- _Exercise directions_
Put the data from its start through the line containing "the default implementation)." into a Markdown table with the columns Row and Line, one numbered row per line and no blank lines. Leave the pictures out of the table.

*** Opening of Given records ***

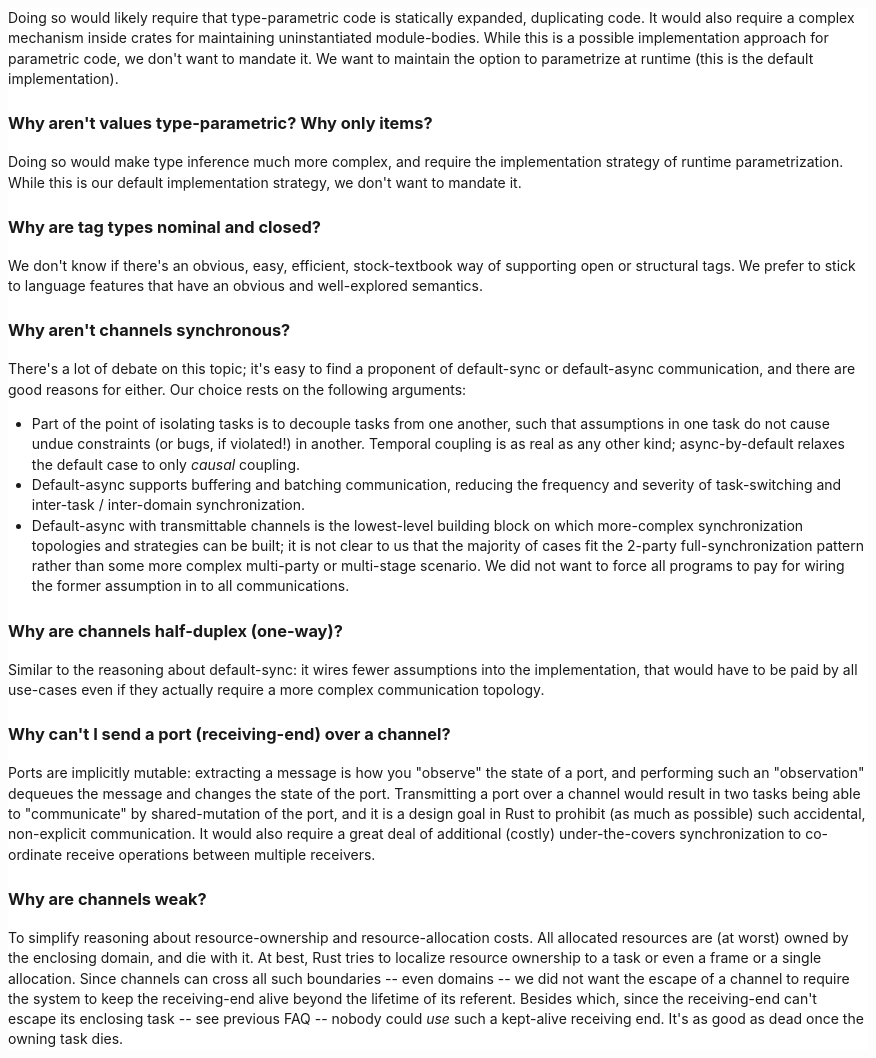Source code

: Doing so would likely require that type-parametric code  is statically expanded, duplicating code. It would also require a complex mechanism inside crates for maintaining uninstantiated module-bodies. While this is a possible implementation approach for parametric code, we don't want to mandate it. We want to maintain the option to parametrize at runtime (this is the default implementation).

### Why aren't values type-parametric? Why only items?

Doing so would make type inference much more complex, and require the implementation strategy of runtime parametrization. While this is our default implementation strategy, we don't want to mandate it.

### Why are tag types nominal and closed?

We don't know if there's an obvious, easy, efficient, stock-textbook way of supporting open or structural tags. We prefer to stick to language features that have an obvious and well-explored semantics.

### Why aren't channels synchronous?

There's a lot of debate on this topic; it's easy to find a proponent of default-sync or default-async communication, and there are good reasons for either. Our choice rests on the following arguments:

* Part of the point of isolating tasks is to decouple tasks from one another, such that assumptions in one task do not cause undue constraints (or bugs, if violated!) in another. Temporal coupling is as real as any other kind; async-by-default relaxes the default case to only _causal_ coupling.
* Default-async supports buffering and batching communication, reducing the frequency and severity of task-switching and inter-task / inter-domain synchronization.
* Default-async with transmittable channels is the lowest-level building block on which more-complex synchronization topologies and strategies can be built; it is not clear to us that the majority of cases fit the 2-party full-synchronization pattern rather than some more complex multi-party or multi-stage scenario. We did not want to force all programs to pay for wiring the former assumption in to all communications.

### Why are channels half-duplex (one-way)?

Similar to the reasoning about default-sync: it wires fewer assumptions into the implementation, that would have to be paid by all use-cases even if they actually require a more complex communication topology.

### Why can't I send a port (receiving-end) over a channel?

Ports are implicitly mutable: extracting a message is how you "observe" the state of a port, and performing such an "observation" dequeues the message and changes the state of the port. Transmitting a port over a channel would result in two tasks being able to "communicate" by shared-mutation of the port, and it is a design goal in Rust to prohibit (as much as possible) such accidental, non-explicit communication. It would also require a great deal of additional (costly) under-the-covers synchronization to co-ordinate receive operations between multiple receivers.

### Why are channels weak?

To simplify reasoning about resource-ownership and resource-allocation costs. All allocated resources are (at worst) owned by the enclosing domain, and die with it.  At best, Rust tries to localize resource ownership to a task or even a frame or a single allocation. Since channels can cross all such boundaries -- even domains -- we did not want the escape of a channel to require the system to keep the receiving-end alive beyond the lifetime of its referent. Besides which, since the receiving-end can't escape its enclosing task -- see previous FAQ -- nobody could _use_ such a kept-alive receiving end. It's as good as dead once the owning task dies.
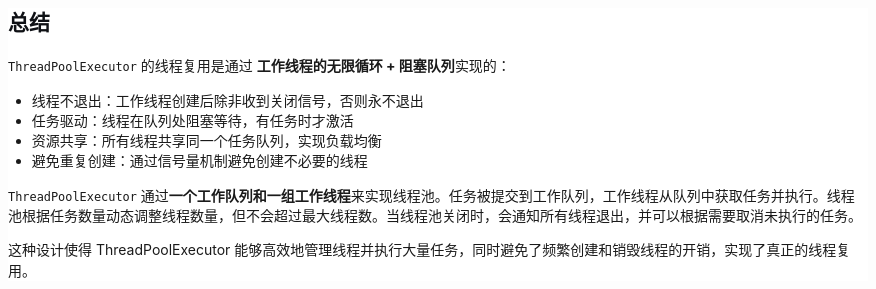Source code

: 

## <font style="color:rgb(15, 17, 21);">总结</font>
`ThreadPoolExecutor` 的线程复用是通过 **工作线程的无限循环 + 阻塞队列**实现的：

+ 线程不退出：工作线程创建后除非收到关闭信号，否则永不退出
+ 任务驱动：线程在队列处阻塞等待，有任务时才激活
+ 资源共享：所有线程共享同一个任务队列，实现负载均衡
+ 避免重复创建：通过信号量机制避免创建不必要的线程

`ThreadPoolExecutor` 通过**一个工作队列和一组工作线程**来实现线程池。任务被提交到工作队列，工作线程从队列中获取任务并执行。线程池根据任务数量动态调整线程数量，但不会超过最大线程数。当线程池关闭时，会通知所有线程退出，并可以根据需要取消未执行的任务。

这种设计使得 ThreadPoolExecutor 能够高效地管理线程并执行大量任务，同时避免了频繁创建和销毁线程的开销，实现了真正的线程复用。

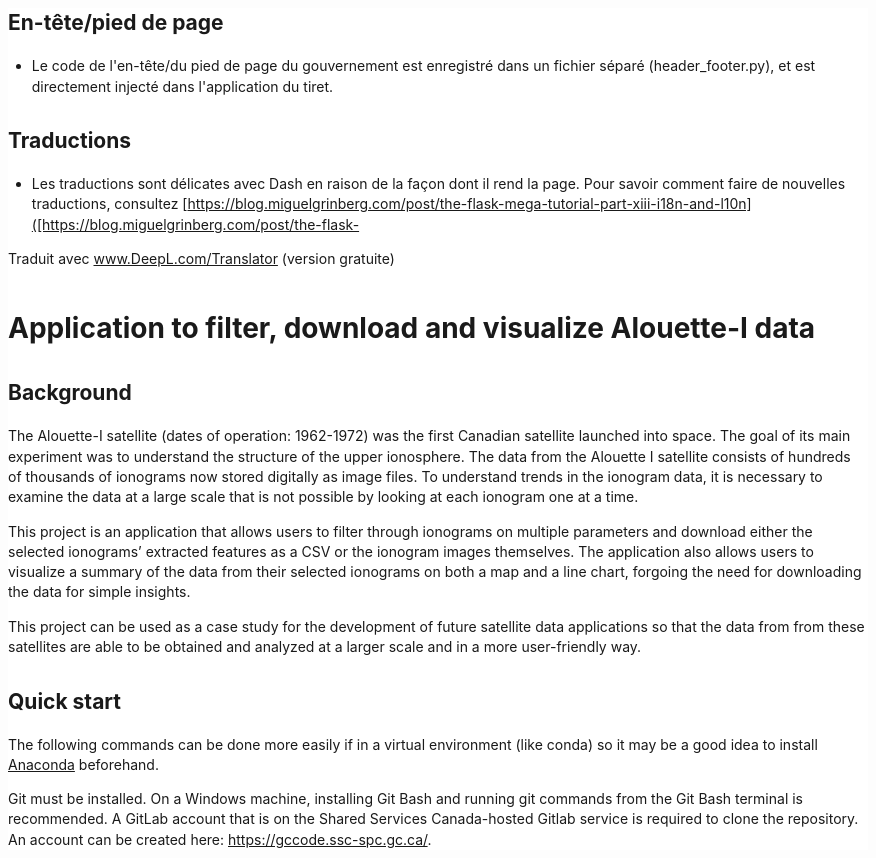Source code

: ## En-tête/pied de page

- Le code de l'en-tête/du pied de page du gouvernement est enregistré dans un fichier séparé (header_footer.py), et est directement injecté dans l'application du tiret.

## Traductions

 - Les traductions sont délicates avec Dash en raison de la façon dont il rend la page. Pour savoir comment faire de nouvelles traductions, consultez [https://blog.miguelgrinberg.com/post/the-flask-mega-tutorial-part-xiii-i18n-and-l10n]([https://blog.miguelgrinberg.com/post/the-flask-

Traduit avec www.DeepL.com/Translator (version gratuite)



# Application to filter, download and visualize Alouette-I data


## Background

The Alouette-I satellite (dates of operation: 1962-1972) was the first Canadian satellite launched into space. The goal 
of its main experiment was to understand the structure of the upper ionosphere. The data from the Alouette I 
satellite consists of hundreds of thousands of ionograms now stored digitally as image files. To understand trends in 
the ionogram data, it is necessary to examine the data at a large scale that is not possible by looking at each ionogram
 one at a time. 

This project is an application that allows users to filter through ionograms on
 multiple parameters and download either the selected ionograms’ extracted features as a CSV or the ionogram images 
 themselves. The application also allows users to visualize a summary of the data from their selected ionograms on both 
 a map and a line chart, forgoing the need for downloading the data for simple insights. 

This project can be used as a case study for the development of future satellite data applications so that the data from
 from these satellites are able to be obtained and analyzed at a larger scale and in a more user-friendly way.

## Quick start

The following commands can be done more easily if in a virtual environment (like conda) so it may be a good idea to install [Anaconda](https://www.anaconda.com/distribution/) beforehand. 

Git must be installed. On a Windows machine, installing Git Bash and running git commands from the Git Bash terminal is recommended.
A GitLab account that is on the Shared Services Canada-hosted Gitlab service is required to clone the repository. An 
account can be created here: https://gccode.ssc-spc.gc.ca/.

*** Close of Given records ***

- _Written response_
| Row | Line |
|---|---|
| 1 | Source code |
| 2 | : Doing so would likely require that type-parametric code  is statically expanded, duplicating code. It would also require a complex mechanism inside crates for maintaining uninstantiated module-bodies. While this is a possible implementation approach for parametric code, we don't want to mandate it. We want to maintain the option to parametrize at runtime (this is the default implementation). |